Monday, August 6, 2007

Making the transition from speaking "to" audiences to speaking "with" them

This post was inspired by a post I just read over at Force for Good.

I realize that the focus of this blog has shifted from general public relations thoughts to more about the use of social media in public relations. I can't stress enough the value I see in the traditional public relations practices. I'm not going to sit here and tell the world that we need to stop the traditional PR methods and focus all our efforts on social media. In terms of media relations, social media serves to enhance our efforts with traditional media, not replace print or broadcast media.

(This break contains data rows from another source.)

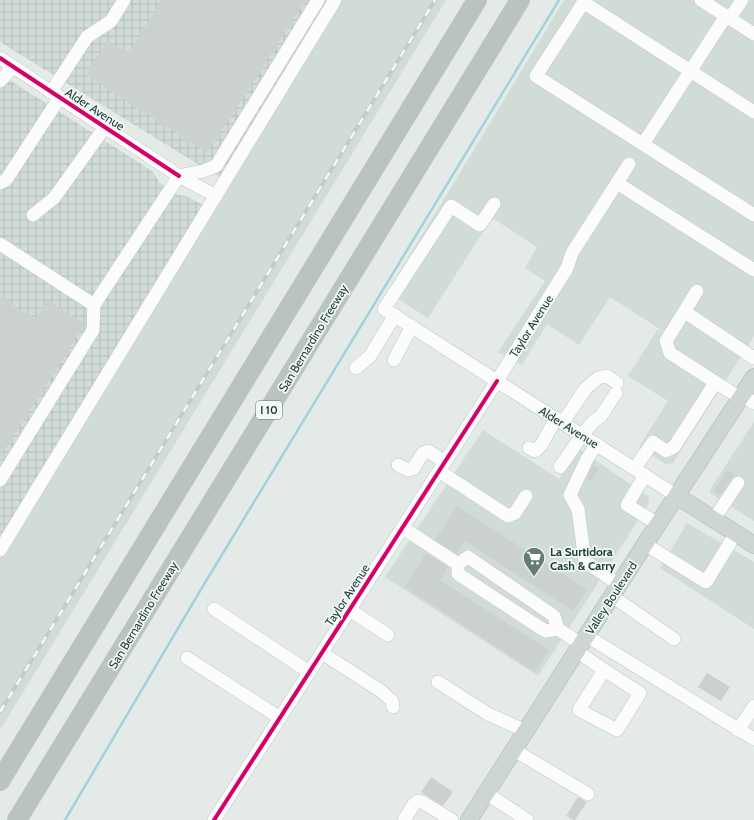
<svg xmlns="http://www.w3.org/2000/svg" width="754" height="820" font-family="Cabin,sans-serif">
<defs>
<pattern id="industrial-grid" width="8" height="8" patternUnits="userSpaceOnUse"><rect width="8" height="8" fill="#d1dcd7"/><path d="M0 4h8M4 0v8" fill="none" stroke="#b3beb9"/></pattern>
</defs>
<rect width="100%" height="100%" fill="#e4eae7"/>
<!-- built -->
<g fill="#d1dcd7">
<path d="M328,0H446L0,730V537L222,179Z"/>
<path d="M564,0H754V336L673,463L665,464L639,447L668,401L628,376L658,329L680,342L610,297L579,345L547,324L522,365L498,352L545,281L525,268L537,247L492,218L428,318L387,292L449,191Z"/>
<path d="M754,422V521L710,493L711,488Z"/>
<path d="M483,430L559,479L579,449L649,497V500L648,505L538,676L385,577Z"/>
<path d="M687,523L754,562V629L660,568Z"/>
</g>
<!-- industrial -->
<g fill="url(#industrial-grid)">
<path d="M0,0H328L222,179L0,42Z"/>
<path d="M0,74L152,171L160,183L178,195L186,196L205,206L0,537Z"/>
</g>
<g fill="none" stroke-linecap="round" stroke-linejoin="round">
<!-- stream -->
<path stroke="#a2d2db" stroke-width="2.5" d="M65,820L203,586L559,0"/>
</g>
<!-- building -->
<g fill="#cbd1cf">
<path d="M162,0H306L207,153L86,75L108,40L128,53Z"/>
<path d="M0,296L35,319L48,300L85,324L0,457Z"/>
<path d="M593,465L599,469L591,481L587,478Z"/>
<path d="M727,470L736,475L731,479L720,495L714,491Z"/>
<path d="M457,506L587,590L573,611L465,541L457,554L435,540Z"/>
<path d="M426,553L448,567L440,580L549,650L535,672L405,587Z"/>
<path d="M707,673L730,687L721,701L698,687Z"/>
<path d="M431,777L453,792L443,806L421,792Z"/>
<path d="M578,797L587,802L575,820H573L566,816Z"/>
</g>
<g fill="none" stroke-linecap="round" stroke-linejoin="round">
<!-- minor casing -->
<g stroke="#c1c7c4" stroke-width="14">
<g id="minor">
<path d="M585,0L536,76L754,215"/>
<path d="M701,0L754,34"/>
<path d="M583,2L754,112"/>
<path d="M730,18L742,0"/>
<path d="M0,58L179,176L216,196"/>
<path d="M0,81L13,67"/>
<path d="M51,92L87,37L111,21L124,0"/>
<path d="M643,144L726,16"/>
<path d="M0,183L6,180L60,97"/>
<path d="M617,183L754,270"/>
<path d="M494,204L480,225L451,206L384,309L677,496"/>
<path d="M33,215L54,198L105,127"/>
<path d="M0,244L94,305"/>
<path d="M697,291L666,341L670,353L740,398"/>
<path d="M685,312L754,358"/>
<path d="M394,360L412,326"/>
<path d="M356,368L370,356L395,315"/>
<path d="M742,395L754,403"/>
<path d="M563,422L586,388L598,378L607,376L617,383"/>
<path d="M597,444L587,459L570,495L578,509L585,561L619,585"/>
<path d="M529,448L535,451L542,444L556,418"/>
<path d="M398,465L408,470L413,469L423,453L428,451L445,462"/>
<path d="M560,467L582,435L593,422L601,416L616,393"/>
<path d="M635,468L653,442L666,451L674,447L715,383"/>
<path d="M439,471L508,516L515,513L526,496"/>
<path d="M645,475L627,505L658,524"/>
<path d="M0,480L93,330L94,305L179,176L203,171L216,166L318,0"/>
<path d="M714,519L738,483"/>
<path d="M403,528L458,564V574L539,627L546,631L558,629L581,644"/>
<path d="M645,544L706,582L736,533"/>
<path d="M0,550L335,0"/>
<path d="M458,564L468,557L554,616L558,629"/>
<path d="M612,596L674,639"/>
<path d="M214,609L309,672"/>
<path d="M350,610L388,635"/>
<path d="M587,636L754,739"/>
<path d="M577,651L604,670L640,693L617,730L579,710L604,670"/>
<path d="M322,653L381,691L392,701L393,707"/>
<path d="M187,658L280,718"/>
<path d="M438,682L488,714L526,731"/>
<path d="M738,730L754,706"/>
<path d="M514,750L588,794"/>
<path d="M486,793L527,820"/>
<path d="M214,820L497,381L567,268L572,253L629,164"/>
<path d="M404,820L414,804L418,801L422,802L452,820"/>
</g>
</g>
<!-- major casing -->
<g stroke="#bcc6c3" stroke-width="18">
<g id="major">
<path d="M677,496L754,545"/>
<path d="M469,820L645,544L754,377"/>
</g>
</g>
<!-- highway casing -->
<g stroke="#bcc6c3" stroke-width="20">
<g id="highway">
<path d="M0,781L477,0"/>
<path d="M17,820L520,0"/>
</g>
</g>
<!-- minor -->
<use href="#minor" stroke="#fbfcfb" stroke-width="13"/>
<!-- major -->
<use href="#major" stroke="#cdd6d3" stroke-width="16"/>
<!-- highway -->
<use href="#highway" stroke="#bac3c1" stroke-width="19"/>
<!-- rail casing -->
<g stroke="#c6cbca" stroke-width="4">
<path id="rail" d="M0,712L435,0"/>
</g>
<!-- rail -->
<use href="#rail" stroke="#f2f9f6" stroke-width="2.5" stroke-dasharray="8" stroke-linecap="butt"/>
<!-- cycleway casing -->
<g stroke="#f2f9f6" stroke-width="6">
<g id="cycleway">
<path d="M0,58L179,176"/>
<path d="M214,820L497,381"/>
</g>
</g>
<!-- cycleway -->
<use href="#cycleway" stroke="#d6006c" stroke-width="4"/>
</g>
<!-- icons -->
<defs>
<g id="supermarket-pin" transform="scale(1.15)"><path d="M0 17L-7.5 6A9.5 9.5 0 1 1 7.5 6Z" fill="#657b75" stroke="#f2f9f6"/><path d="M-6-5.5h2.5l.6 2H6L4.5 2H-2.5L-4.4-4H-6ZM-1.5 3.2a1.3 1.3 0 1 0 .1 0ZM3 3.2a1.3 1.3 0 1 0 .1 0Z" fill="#fff"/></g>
</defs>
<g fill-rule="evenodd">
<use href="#supermarket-pin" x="534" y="558"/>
</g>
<g text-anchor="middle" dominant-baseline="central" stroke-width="3.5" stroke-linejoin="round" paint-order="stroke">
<!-- shield labels -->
<rect fill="#f2f9f6" stroke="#5f7771" stroke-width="1" x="256" y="401" width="26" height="18" rx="3"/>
<g font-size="11" font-weight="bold" fill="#203f38">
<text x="269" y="410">I 10</text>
</g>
<!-- street labels -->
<g font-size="12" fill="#203f38" stroke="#f2f9f6">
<text transform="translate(95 109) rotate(33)">Alder Avenue</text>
<text transform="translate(531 326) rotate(-58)">Taylor Avenue</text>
<text transform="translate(313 338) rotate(-59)">San Bernardino Freeway</text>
<text transform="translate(569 427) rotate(32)">Alder Avenue</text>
<text transform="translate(347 595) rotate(-57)">Taylor Avenue</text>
<text transform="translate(611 598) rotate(-57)">Valley Boulevard</text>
<text transform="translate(143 615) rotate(-59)">San Bernardino Freeway</text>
</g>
<!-- poi labels -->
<g font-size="12" font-weight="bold" fill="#203f38" stroke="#f2f9f6" text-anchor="start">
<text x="550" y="551">La Surtidora<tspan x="550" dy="14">Cash &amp; Carry</tspan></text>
</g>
</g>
</svg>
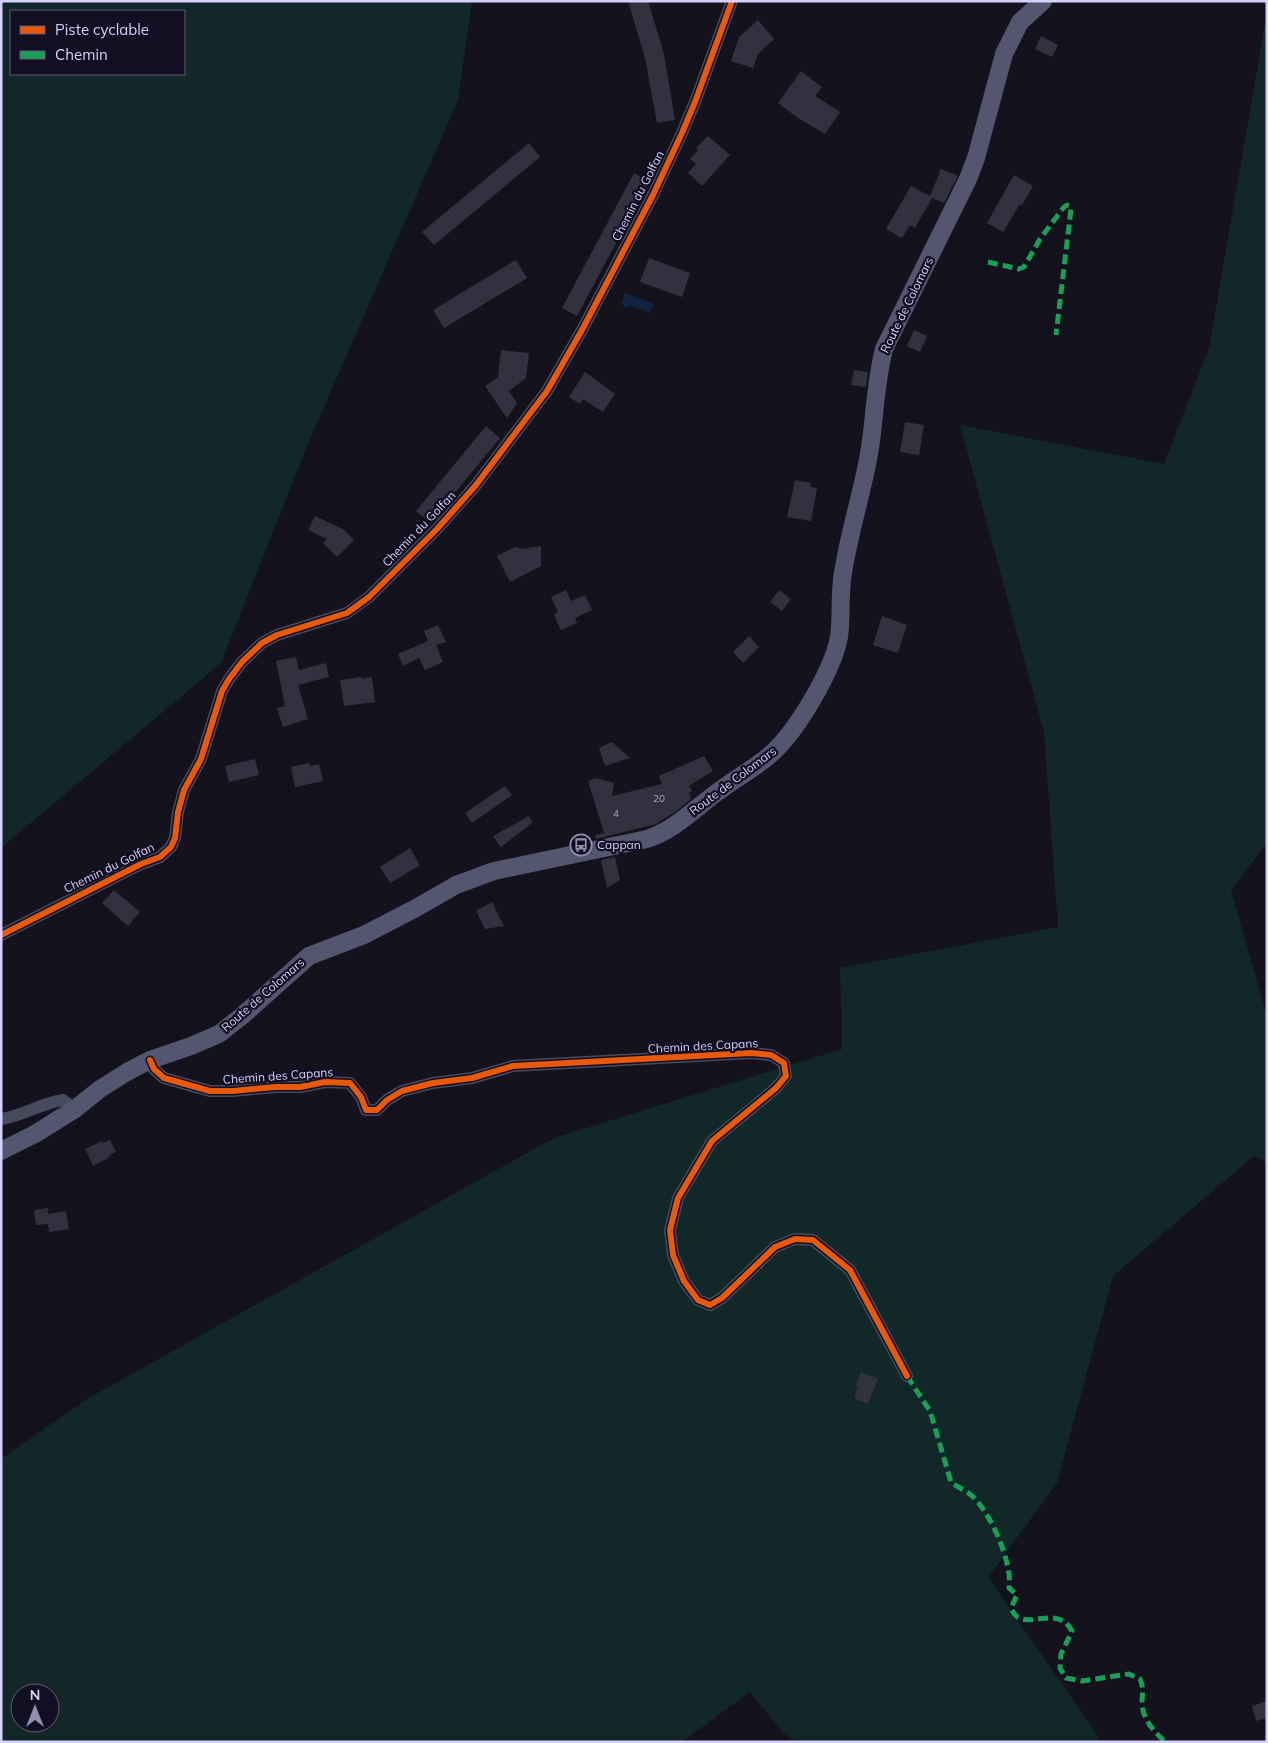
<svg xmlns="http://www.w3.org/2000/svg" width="1268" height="1743" font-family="Mulish,sans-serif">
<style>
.green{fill:#122727;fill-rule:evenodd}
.water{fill:#112543}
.building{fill:#32313f}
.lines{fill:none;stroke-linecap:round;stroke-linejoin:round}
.street{stroke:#49495d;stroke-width:12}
.secondary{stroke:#55556f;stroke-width:18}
.quiet{stroke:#1a9f57;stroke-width:5;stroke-dasharray:10 5;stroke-linecap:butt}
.cycleway-casing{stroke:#110f21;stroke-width:9}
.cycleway{stroke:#e8590c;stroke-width:6}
.labels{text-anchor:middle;stroke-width:4.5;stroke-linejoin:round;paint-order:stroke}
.number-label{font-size:10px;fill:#aca9cd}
.street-label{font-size:12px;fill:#d5d1fc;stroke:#110f21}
.poi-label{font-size:12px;fill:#d5d1fc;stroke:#110f21;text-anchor:start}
</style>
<rect width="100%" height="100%" fill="#14131d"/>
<path class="green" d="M 1,1 L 472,1 L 458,100 L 307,446 L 221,663 L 1,848 ZM 11,11 L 184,11 L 184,74 L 11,74 Z
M 1267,12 L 1267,843 L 1231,890 L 1267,1016 L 1267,1162 L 1254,1156 L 1113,1276 L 1057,1483 L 988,1577 L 1098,1736 L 1097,1742 L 797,1742 L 783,1733 L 750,1692 L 682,1742 L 1,1742 L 1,1459 L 87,1399 L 554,1138 L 842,1049 L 840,968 L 1058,927 L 1044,732 L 960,425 L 1164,464 L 1209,348 ZM 20,1693 L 50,1693 L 50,1723 L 20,1723 Z"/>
<path class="water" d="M 625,293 L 653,304 L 650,313 L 629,305 L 626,309 L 622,303 Z"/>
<path class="building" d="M 628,1 L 648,1 L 664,54 L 675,120 L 657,123 L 645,58 Z
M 758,20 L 774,39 L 758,54 L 753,68 L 731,61 L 739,37 Z
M 1041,36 L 1058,45 L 1052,57 L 1035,49 Z
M 801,71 L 822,87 L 815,96 L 840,112 L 825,134 L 798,118 L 778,103 Z
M 708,136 L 730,155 L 702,186 L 688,173 L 696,164 L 690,159 L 698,150 L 696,148 Z
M 529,143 L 540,157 L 434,245 L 422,232 Z
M 941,169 L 958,176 L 944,203 L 932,198 L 915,228 L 910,225 L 902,238 L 886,229 L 911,186 L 930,196 Z
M 634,173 L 649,181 L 577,316 L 562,308 Z
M 1014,175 L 1033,186 L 1022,205 L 1020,204 L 1003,232 L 987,223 Z
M 649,258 L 690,273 L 682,297 L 640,282 Z
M 516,260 L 527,278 L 444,328 L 433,310 Z
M 914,330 L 927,336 L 920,352 L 907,346 Z
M 501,350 L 529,353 L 526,378 L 509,391 L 517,403 L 507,418 L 485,386 L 498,377 Z
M 854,370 L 868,372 L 866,387 L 851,385 Z
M 585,372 L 615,394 L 603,412 L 583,399 L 580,404 L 569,397 Z
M 905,422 L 924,425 L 919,455 L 900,452 Z
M 486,426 L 500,438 L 430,523 L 416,511 Z
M 795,480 L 811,483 L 810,487 L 817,488 L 811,521 L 787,517 Z
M 315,516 L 343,529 L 354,540 L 337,557 L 323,543 L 327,539 L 308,530 Z
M 541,546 L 541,566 L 510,582 L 497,556 L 515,547 L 522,549 Z
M 566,590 L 571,601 L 585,595 L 592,610 L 575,618 L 577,623 L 561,630 L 554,615 L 558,612 L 551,597 Z
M 779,590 L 791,599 L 782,611 L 770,602 Z
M 882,616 L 907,625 L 898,653 L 873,645 Z
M 438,625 L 446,642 L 436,645 L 443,662 L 425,670 L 419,658 L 403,666 L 398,654 L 428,641 L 424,631 Z
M 749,636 L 759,647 L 743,663 L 733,652 Z
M 296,657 L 299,670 L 326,663 L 329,677 L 298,685 L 308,719 L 283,727 L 277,708 L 285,706 L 276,661 Z
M 362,677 L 362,679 L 372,677 L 375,702 L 344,706 L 340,680 Z
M 612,742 L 630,758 L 605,766 L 599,748 Z
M 704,756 L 713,771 L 689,786 L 692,791 L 689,793 L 691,799 L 678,810 L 656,824 L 596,839 L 595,835 L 604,833 L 588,781 L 596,778 L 614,783 L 612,796 L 662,784 L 659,776 Z
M 255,759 L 259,775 L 229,782 L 225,766 Z
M 309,763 L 310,766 L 319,764 L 323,781 L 295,787 L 291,767 Z
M 505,786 L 512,795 L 472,823 L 465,813 Z
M 529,816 L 533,822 L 501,847 L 493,836 Z
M 410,848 L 420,865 L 390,883 L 380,867 Z
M 615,857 L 620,880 L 607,888 L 601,860 Z
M 114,890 L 140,912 L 128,926 L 102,903 Z
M 492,902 L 504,926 L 485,929 L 476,911 Z
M 110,1140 L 116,1152 L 109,1155 L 110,1157 L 93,1166 L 85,1149 L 102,1141 L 103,1143 Z
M 48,1208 L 48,1214 L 66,1211 L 69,1229 L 49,1232 L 48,1224 L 36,1225 L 34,1210 Z
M 861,1372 L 878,1379 L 868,1404 L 854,1398 L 858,1387 L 855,1386 Z
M 1267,1701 L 1267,1718 L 1256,1721 L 1252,1706 Z"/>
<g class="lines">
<path class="street" d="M 1,935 L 141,864 L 160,857 L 171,847 L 175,838 L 178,812 L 184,790 L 201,759 L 222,691 L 229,679 L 242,662 L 262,643 L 277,635 L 347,613 L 369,597 L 437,529 L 476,485 L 547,391 L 582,330 L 653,195 L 682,133 L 695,102 L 732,1
M 150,1060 L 154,1069 L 164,1078 L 210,1091 L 233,1091 L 275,1087 L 300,1087 L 325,1082 L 350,1083 L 361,1097 L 366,1110 L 377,1110 L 387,1100 L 402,1091 L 433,1083 L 472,1078 L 513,1066 L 751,1053 L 771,1055 L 784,1063 L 786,1076 L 776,1088 L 712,1141 L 678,1198 L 670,1230 L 673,1255 L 684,1281 L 698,1300 L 710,1305 L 722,1298 L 775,1247 L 795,1239 L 813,1240 L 850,1270 L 907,1376
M 1,1119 C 23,1116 41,1103 63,1100 L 75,1109"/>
<path class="secondary" d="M 1,1151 L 35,1134 L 75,1109 L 100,1089 L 127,1072 L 150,1060 L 191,1046 L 219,1034 L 242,1016 L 309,956 L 364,935 L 416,908 L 456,885 L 494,871 L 647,839 C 675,830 695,808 719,791 C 736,778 755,768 771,754 C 797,731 833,670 839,637 C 842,616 839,594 843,573 C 849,533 862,494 869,454 C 875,419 875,384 884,349 L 968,179 L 976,158 L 1004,54 L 1020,22 L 1043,1"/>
<path class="quiet" d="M 988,262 L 1019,269 L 1024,267 L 1040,239 L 1064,207 L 1067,205 L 1070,206 L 1071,209 L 1056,335
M 907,1376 L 930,1411 L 951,1482 C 957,1487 965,1490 971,1495 C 990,1511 1013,1563 1009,1588 L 1017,1595 L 1011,1608 C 1022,1636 1056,1601 1072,1631 L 1061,1654 L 1060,1668 L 1066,1678 L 1082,1681 L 1129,1674 L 1140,1679 C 1144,1688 1142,1694 1142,1704 C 1143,1720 1154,1731 1165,1742"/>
<g class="cycleway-casing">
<path id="cycleway" d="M 1,935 L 141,864 L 160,857 L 171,847 L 175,838 L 178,812 L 184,790 L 201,759 L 222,691 L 229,679 L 242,662 L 262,643 L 277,635 L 347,613 L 369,597 L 437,529 L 476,485 L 547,391 L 582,330 L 653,195 L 682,133 L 695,102 L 732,1
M 150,1060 L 154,1069 L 164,1078 L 210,1091 L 233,1091 L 275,1087 L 300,1087 L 325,1082 L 350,1083 L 361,1097 L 366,1110 L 377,1110 L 387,1100 L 402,1091 L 433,1083 L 472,1078 L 513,1066 L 751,1053 L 771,1055 L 784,1063 L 786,1076 L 776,1088 L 712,1141 L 678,1198 L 670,1230 L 673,1255 L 684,1281 L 698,1300 L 710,1305 L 722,1298 L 775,1247 L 795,1239 L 813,1240 L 850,1270 L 907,1376"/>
</g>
<use href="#cycleway" class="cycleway"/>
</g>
<defs>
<g id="bus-ring" transform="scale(1.125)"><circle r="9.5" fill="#110f21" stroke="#918eae" stroke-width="1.5"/><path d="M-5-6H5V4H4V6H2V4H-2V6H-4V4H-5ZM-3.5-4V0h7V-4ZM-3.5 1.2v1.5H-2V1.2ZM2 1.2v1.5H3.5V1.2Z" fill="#918eae"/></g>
</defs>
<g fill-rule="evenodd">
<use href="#bus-ring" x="581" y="845"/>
</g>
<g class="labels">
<g class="number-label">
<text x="659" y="802">20</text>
<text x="616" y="817">4</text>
</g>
<g class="street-label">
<text transform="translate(638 196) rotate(-63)" y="4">Chemin du Golfan</text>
<text transform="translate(907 305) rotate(-64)" y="4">Route de Colomars</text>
<text transform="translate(419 529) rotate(-46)" y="4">Chemin du Golfan</text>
<text transform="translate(733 781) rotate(-37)" y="4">Route de Colomars</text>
<text transform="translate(109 868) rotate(-26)" y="4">Chemin du Golfan</text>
<text transform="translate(263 995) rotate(-41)" y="4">Route de Colomars</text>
<text transform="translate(703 1046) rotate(-3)" y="4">Chemin des Capans</text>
<text transform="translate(278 1076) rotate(-4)" y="4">Chemin des Capans</text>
</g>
<g class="poi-label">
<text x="597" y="849">Cappan</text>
</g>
</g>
<rect width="1268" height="1743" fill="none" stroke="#d5d1fc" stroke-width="5"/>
<rect x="10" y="10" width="175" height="65" fill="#110f21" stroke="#5f5d79"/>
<rect x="20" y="26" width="25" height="8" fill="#e8590c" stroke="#5f5d79"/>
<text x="55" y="35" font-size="15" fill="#d5d1fc">Piste cyclable</text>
<rect x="20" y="51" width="25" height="8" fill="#1a9f57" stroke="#5f5d79"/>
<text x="55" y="60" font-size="15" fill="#d5d1fc">Chemin</text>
<g transform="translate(35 1708)"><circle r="24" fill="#110f21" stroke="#5f5d79"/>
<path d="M0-4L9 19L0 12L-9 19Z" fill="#918eae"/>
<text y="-8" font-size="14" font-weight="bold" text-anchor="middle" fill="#d5d1fc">N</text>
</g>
</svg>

Social media, however, goes beyond simply getting our messages out there, it actually engages the publics we are trying to build relationships with. As Jon Harmon writes:

"The role of the corporate communications professional is rapidly changing, responding to the sea changes all around us: the rise of consumer-generated social media, globalization, the incredible personalization of information technology, greater expectations on corporations for transparency and social responsibility, and increasingly inter-connected stakeholder groups including often-adversarial activists."

Harmon goes on to say:

"Corporations need their PR professionals to move beyond helping them communicate to stakeholders (the traditional role of corporate mouthpiece); they need guidance on how to engage in fluid conversations (that means listening as well as talking, respectfully understanding the new rules of engagement)."

I could not agree more. This is why public relations is so important. We need to show management how to communicate with their audiences, rather than to them. Our audiences have a voice and our anxious for us to hear it.

This is something my team at GM has really been focused on. For example, one of top executives, Bob Lutz, took some time last month to sit down in front of a camera and answer some of the questions bloggers have posted in the comments of GM's Fastlane Blog. This is a great example of using social media to speak with our publics. The video is posted in the post above.

Jon Harmon's post is excellent and I highly recommend reading it in its entierety here.

1 comment:

Jonathan Steele of said...

Great post. Anything less is simply waiting for your cat to bark.